──────── Text passage

DEV Community

Aditya Rasal
Aditya Rasal

Posted on

I Built an Agent That Actually Reviews Your Pull Requests

Hermes Agent Challenge Submission

This is a submission for the Hermes Agent Challenge

The Problem with AI Code Review

Every AI coding tool on the market can summarize a diff. "This PR adds 5 files and modifies authentication." Great — but that's not a review. That's a description.

A real code review requires:

  • Reading the actual files to understand context, not just the diff
  • Tracing dependencies to see who consumes changed code
  • Running tests to verify nothing broke
  • Searching for patterns that might be affected
  • Thinking in phases, not blasting out generic comments

In other words: a real review requires agency.

What I Built

Hermes PR Investigator is a custom skill for Hermes Agent that turns the agent into an autonomous PR reviewer. It doesn't summarize diffs — it investigates them through a 5-phase agentic workflow.

The 5-Phase Investigation

Discovery & Planning
        ↓
Deep File Analysis
        ↓
Validation (tests, lint, type-check)
        ↓
Cross-Reference (patterns, docs, security)
        ↓
Structured Report Generation
Enter fullscreen mode Exit fullscreen mode

How It's Different

Static Diff Summarizer Hermes PR Investigator
Reads patch once Reads full files and traces dependencies
Generic comments Risk-scored, severity-rated findings
No validation Runs tests, lint, type checks
Surface-level Cross-references codebase for affected patterns
Static output Agent adapts investigation based on findings

Demo: Real-World Test on Hermes Agent Itself

I didn't just build this — I tested it on a real merged PR from the NousResearch/hermes-agent repository:

PR: #26957 — fix(acp): replay session history before responding to session/load

What Hermes Did (Autonomously)

hermes chat --toolsets "skills,terminal,file,web" \
  -q "Investigate PR https://github.com/NousResearch/hermes-agent/pull/26957"
Enter fullscreen mode Exit fullscreen mode

Phase 1 — Discovery: Fetched PR metadata via gh pr view, pulled diff via gh pr diff, checked CI status (gh pr checks)

Phase 2 — Analysis: Read acp_adapter/server.py and tests/acp/test_server.py. The PR removes _schedule_history_replay and switches from deferred loop.call_soon to awaited inline replay.

Phase 3 — Validation: Checked failing test logs via gh run view --log-failed. All 6 failures were pre-existing on main (registry manifest mismatch, PermissionError in CI runner, xAI dotenv issue) — not introduced by this PR.

────────────────
──────── Stored data

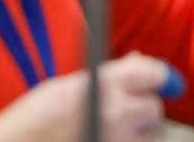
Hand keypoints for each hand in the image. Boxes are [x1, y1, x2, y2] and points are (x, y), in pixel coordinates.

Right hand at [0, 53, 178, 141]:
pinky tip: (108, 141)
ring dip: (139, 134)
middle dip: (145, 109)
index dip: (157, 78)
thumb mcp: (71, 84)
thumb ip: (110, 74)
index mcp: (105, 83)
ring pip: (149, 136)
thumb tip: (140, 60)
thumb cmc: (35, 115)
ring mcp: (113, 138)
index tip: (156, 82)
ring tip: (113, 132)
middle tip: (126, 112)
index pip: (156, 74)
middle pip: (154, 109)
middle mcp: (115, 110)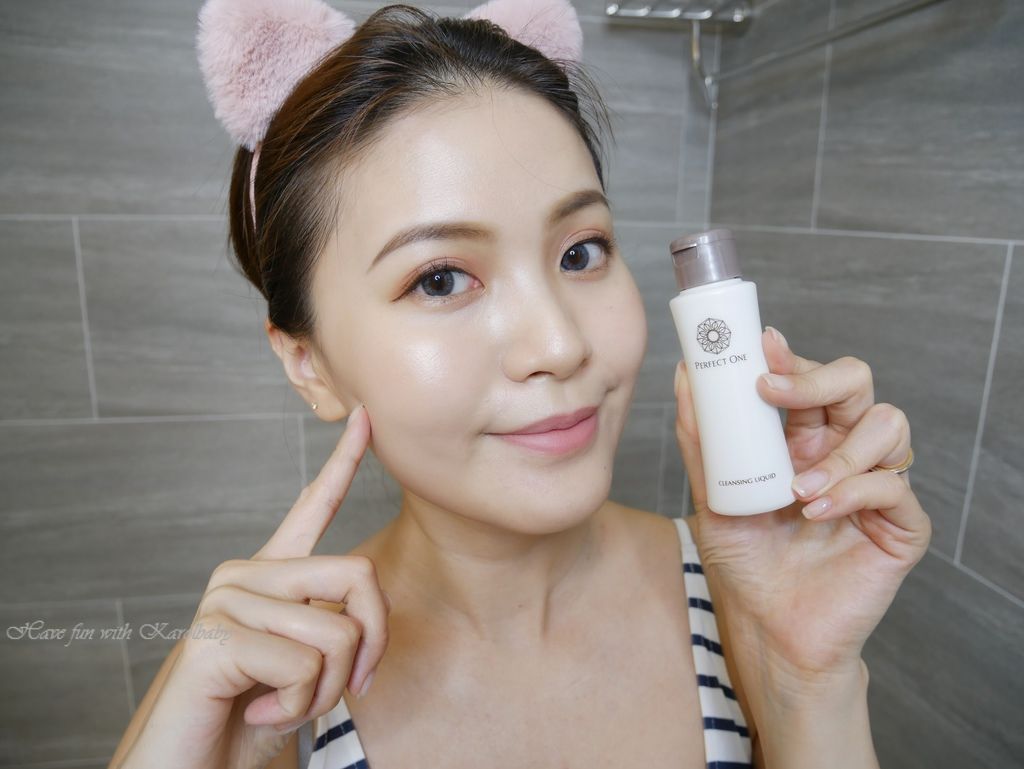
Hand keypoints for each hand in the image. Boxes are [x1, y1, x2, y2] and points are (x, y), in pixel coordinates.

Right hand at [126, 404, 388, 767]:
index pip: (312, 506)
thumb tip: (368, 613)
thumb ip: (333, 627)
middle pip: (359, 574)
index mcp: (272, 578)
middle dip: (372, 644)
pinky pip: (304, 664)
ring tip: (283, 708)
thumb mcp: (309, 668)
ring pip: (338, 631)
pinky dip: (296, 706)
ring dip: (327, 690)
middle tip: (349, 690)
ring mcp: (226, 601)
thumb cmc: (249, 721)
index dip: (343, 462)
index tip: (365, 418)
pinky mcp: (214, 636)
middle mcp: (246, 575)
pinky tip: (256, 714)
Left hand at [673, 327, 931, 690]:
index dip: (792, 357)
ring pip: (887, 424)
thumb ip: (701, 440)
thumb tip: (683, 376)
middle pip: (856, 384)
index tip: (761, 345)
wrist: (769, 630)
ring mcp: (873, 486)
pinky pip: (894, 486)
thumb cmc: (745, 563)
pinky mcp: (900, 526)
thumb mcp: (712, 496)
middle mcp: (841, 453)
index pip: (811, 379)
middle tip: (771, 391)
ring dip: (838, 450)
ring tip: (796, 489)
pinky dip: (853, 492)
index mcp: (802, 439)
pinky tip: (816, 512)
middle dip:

────────────────

▸ Tasks:
a) In two sentences, summarize the PR Investigator post.
b) Name every phase of the investigation workflow that the PR Investigator post lays out.
c) Resume the PR Investigator post after its last sentence.
The listing has no connection to the PR Investigator post.

▸ Responses per task:
a) The PR Investigator post argues that AI tools which only summarize a diff do not really review code, because a real review means reading full files, tracing dependencies, running tests, and searching for affected patterns. Hermes PR Investigator is a custom skill for Hermes Agent that investigates pull requests through a 5-phase agentic workflow, and it was tested on a real merged PR from the NousResearch/hermes-agent repository.

b)
- Discovery & Planning
- Deep File Analysis
- Validation (tests, lint, type-check)
- Cross-Reference (patterns, docs, security)
- Structured Report Generation

c)
Phase 4 — Cross-Reference: Searched codebase for orphan references to _schedule_history_replay. Zero found — clean removal.

Phase 5 — Report: Generated structured review with verdict.

Findings from the Real PR

Severity Count
Critical 0
High 0
Warnings 0

Suggestion: The try/except blocks in load_session and resume_session are near-identical (differ only in log message string). Consider extracting a _replay_session_history_guarded(self, state, operation: str) helper for DRY.

Verdict: "This is a clean, well-researched fix. The bug was subtle — loop.call_soon makes the server look correct in isolated testing but breaks any client that inspects notification counts synchronously after await loadSession(). The fix aligns Hermes with every other ACP server and the spec's natural reading."


Demo: Local Auth Branch

I also tested on a synthetic PR adding JWT auth to a Flask app:

hermes chat --toolsets skills -q \
  "Investigate the local branch feature/add-auth"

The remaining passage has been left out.